▸ **Exercise prompt**:
Could you copy the lines below exactly, leaving none out?

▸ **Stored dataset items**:
▼
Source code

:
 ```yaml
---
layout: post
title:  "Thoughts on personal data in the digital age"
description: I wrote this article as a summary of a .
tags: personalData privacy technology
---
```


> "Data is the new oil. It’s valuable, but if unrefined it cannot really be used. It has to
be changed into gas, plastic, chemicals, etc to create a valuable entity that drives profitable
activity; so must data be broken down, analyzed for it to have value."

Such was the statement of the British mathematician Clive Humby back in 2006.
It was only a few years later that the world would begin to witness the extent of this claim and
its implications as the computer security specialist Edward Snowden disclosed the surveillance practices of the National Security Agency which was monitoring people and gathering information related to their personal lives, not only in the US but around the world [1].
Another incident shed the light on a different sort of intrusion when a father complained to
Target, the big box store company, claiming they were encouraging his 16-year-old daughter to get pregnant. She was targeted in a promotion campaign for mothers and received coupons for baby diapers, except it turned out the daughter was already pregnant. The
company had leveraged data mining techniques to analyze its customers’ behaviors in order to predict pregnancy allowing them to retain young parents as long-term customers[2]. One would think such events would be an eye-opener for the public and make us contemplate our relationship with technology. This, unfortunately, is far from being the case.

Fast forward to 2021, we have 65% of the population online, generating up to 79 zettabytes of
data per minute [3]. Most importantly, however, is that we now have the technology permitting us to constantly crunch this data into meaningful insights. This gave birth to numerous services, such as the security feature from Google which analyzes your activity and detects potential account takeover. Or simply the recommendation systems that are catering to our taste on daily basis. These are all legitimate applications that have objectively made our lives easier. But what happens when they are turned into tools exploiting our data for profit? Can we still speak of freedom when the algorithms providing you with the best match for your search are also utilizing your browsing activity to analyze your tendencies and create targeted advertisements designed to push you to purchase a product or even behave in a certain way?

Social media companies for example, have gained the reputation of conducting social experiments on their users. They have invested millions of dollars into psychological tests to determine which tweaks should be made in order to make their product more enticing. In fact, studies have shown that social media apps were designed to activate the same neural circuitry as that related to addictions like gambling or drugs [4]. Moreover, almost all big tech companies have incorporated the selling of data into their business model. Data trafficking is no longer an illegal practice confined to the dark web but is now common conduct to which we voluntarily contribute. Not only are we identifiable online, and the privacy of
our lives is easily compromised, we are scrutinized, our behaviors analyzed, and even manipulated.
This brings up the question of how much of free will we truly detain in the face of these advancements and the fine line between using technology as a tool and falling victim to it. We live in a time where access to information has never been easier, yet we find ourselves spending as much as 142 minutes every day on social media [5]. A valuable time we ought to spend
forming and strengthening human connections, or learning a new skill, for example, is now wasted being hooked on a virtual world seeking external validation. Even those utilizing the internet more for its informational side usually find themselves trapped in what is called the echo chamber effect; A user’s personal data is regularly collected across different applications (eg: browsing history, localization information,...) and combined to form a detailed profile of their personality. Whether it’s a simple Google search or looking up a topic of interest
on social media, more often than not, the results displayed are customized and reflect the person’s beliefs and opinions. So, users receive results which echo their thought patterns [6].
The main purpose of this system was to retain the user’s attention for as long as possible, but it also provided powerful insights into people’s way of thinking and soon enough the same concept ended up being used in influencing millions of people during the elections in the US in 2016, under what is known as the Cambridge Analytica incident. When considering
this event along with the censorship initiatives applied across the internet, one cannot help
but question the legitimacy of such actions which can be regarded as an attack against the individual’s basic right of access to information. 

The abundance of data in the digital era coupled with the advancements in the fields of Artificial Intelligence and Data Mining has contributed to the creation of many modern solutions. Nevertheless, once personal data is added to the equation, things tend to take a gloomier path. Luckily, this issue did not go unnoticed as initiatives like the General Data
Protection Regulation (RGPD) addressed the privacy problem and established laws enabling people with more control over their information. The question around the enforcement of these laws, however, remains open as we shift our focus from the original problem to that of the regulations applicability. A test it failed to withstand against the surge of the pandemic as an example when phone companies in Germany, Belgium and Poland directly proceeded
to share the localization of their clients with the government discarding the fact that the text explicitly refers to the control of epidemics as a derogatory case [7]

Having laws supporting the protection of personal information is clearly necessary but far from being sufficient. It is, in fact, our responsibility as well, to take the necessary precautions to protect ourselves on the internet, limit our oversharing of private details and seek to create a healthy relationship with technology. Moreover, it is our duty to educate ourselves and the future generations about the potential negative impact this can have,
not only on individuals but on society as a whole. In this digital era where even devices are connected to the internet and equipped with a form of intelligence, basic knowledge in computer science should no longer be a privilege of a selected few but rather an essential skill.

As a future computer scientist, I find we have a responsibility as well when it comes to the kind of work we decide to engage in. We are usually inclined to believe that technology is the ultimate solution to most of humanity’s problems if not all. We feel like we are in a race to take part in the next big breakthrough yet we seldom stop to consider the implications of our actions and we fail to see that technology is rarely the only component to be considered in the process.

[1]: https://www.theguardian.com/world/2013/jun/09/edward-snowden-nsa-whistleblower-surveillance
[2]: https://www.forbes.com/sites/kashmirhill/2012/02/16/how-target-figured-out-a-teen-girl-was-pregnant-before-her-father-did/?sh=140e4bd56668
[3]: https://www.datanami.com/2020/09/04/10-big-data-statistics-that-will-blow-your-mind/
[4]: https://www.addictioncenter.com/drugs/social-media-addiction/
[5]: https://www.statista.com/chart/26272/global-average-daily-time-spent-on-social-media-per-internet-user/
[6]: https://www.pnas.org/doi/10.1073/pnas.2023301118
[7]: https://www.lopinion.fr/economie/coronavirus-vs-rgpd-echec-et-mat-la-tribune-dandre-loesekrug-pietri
▲
▸ **Solution below**:
Source code

:
 ```yaml
---
layout: post
title:  "Thoughts on personal data in the digital age"
description: I wrote this article as a summary of a .
tags: personalData privacy technology
---
```


> "Data is the new oil. It’s valuable, but if unrefined it cannot really be used. It has to
be changed into gas, plastic, chemicals, etc to create a valuable entity that drives profitable
activity; so must data be broken down, analyzed for it to have value."

Such was the statement of the British mathematician Clive Humby back in 2006.
It was only a few years later that the world would begin to witness the extent of this claim and
its implications as the computer security specialist Edward Snowden disclosed the surveillance practices of the National Security Agency which was monitoring people and gathering information related to their personal lives, not only in the US but around the world [1].
Another incident shed the light on a different sort of intrusion when a father complained to
Target, the big box store company, claiming they were encouraging his 16-year-old daughter to get pregnant. She was targeted in a promotion campaign for mothers and received coupons for baby diapers, except it turned out the daughter was already pregnant. The
company had leveraged data mining techniques to analyze its customers’ behaviors in order to predict pregnancy allowing them to retain young parents as long-term customers[2]. One would think such events would be an eye-opener for the public and make us contemplate our relationship with technology. This, unfortunately, is far from being the case.

Fast forward to 2021, we have 65% of the population online, generating up to 79 zettabytes of
data per minute [3]. Most importantly, however, is that we now have the technology permitting us to constantly crunch this data into meaningful insights. This gave birth to numerous services, such as the security feature from Google which analyzes your activity and detects potential account takeover. Or simply the recommendation systems that are catering to our taste on daily basis. These are all legitimate applications that have objectively made our lives easier. But what happens when they are turned into tools exploiting our data for profit? Can we still speak of freedom when the algorithms providing you with the best match for your search are also utilizing your browsing activity to analyze your tendencies and create targeted advertisements designed to push you to purchase a product or even behave in a certain way?

Social media companies for example, have gained the reputation of conducting social experiments on their users. They have invested millions of dollars into psychological tests to determine which tweaks should be made in order to make their product more enticing. In fact, studies have shown that social media apps were designed to activate the same neural circuitry as that related to addictions like gambling or drugs [4]. Moreover, almost all big tech companies have incorporated the selling of data into their business model. Data trafficking is no longer an illegal practice confined to the dark web but is now common conduct to which we voluntarily contribute. Not only are we identifiable online, and the privacy of
our lives is easily compromised, we are scrutinized, our behaviors analyzed, and even manipulated.
This brings up the question of how much of free will we truly detain in the face of these advancements and the fine line between using technology as a tool and falling victim to it. We live in a time where access to information has never been easier, yet we find ourselves spending as much as 142 minutes every day on social media [5]. A valuable time we ought to spend
forming and strengthening human connections, or learning a new skill, for example, is now wasted being hooked on a virtual world seeking external validation. Even those utilizing the internet more for its informational side usually find themselves trapped in what is called the echo chamber effect; A user’s personal data is regularly collected across different applications (eg: browsing history, localization information,...) and combined to form a detailed profile of their personality. Whether it’s a simple Google search or looking up a topic of interest
on social media, more often than not, the results displayed are customized and reflect the person’s beliefs and opinions. So, users receive results which echo their thought patterns [6].
The main purpose of this system was to retain the user’s attention for as long as possible, but it also provided powerful insights into people’s way of thinking and soon enough the same concept ended up being used in influencing millions of people during the elections in the US in 2016, under what is known as the Cambridge Analytica incident. When considering
this event along with the censorship initiatives applied across the internet, one cannot help
but question the legitimacy of such actions which can be regarded as an attack against the individual’s basic right of access to information. 

The abundance of data in the digital era coupled with the advancements in the fields of Artificial Intelligence and Data Mining has contributed to the creation of many modern solutions. Nevertheless, once personal data is added to the equation, things tend to take a gloomier path. Luckily, this issue did not go unnoticed as initiatives like the General Data
Protection Regulation (RGPD) addressed the privacy problem and established laws enabling people with more control over their information. The question around the enforcement of these laws, however, remains open as we shift our focus from the original problem to that of the regulations applicability. A test it failed to withstand against the surge of the pandemic as an example when phone companies in Germany, Belgium and Poland directly proceeded
to share the localization of their clients with the government discarding the fact that the text explicitly refers to the control of epidemics as a derogatory case [7]

Having laws supporting the protection of personal information is clearly necessary but far from being sufficient. It is, in fact, our responsibility as well, to take the necessary precautions to protect ourselves on the internet, limit our oversharing of private details and seek to create a healthy relationship with technology. Moreover, it is our duty to educate ourselves and the future generations about the potential negative impact this can have,
not only on individuals but on society as a whole. In this digital era where even devices are connected to the internet and equipped with a form of intelligence, basic knowledge in computer science should no longer be a privilege of a selected few but rather an essential skill.

As a future computer scientist, I find we have a responsibility as well when it comes to the kind of work we decide to engage in. We are usually inclined to believe that technology is the ultimate solution to most of humanity’s problems if not all. We feel like we are in a race to take part in the next big breakthrough yet we seldom stop to consider the implications of our actions and we fail to see that technology is rarely the only component to be considered in the process.

[1]: https://www.theguardian.com/world/2013/jun/09/edward-snowden-nsa-whistleblower-surveillance
[2]: https://www.forbes.com/sites/kashmirhill/2012/02/16/how-target-figured-out-a-teen-girl-was-pregnant-before-her-father-did/?sh=140e4bd56668
[3]: https://www.datanami.com/2020/09/04/10-big-data-statistics-that-will-blow-your-mind/
[4]: https://www.addictioncenter.com/drugs/social-media-addiction/
[5]: https://www.statista.com/chart/26272/global-average-daily-time-spent-on-social-media-per-internet-user/
[6]: https://www.pnas.org/doi/10.1073/pnas.2023301118
[7]: https://www.lopinion.fr/economie/coronavirus-vs-rgpd-echec-et-mat-la-tribune-dandre-loesekrug-pietri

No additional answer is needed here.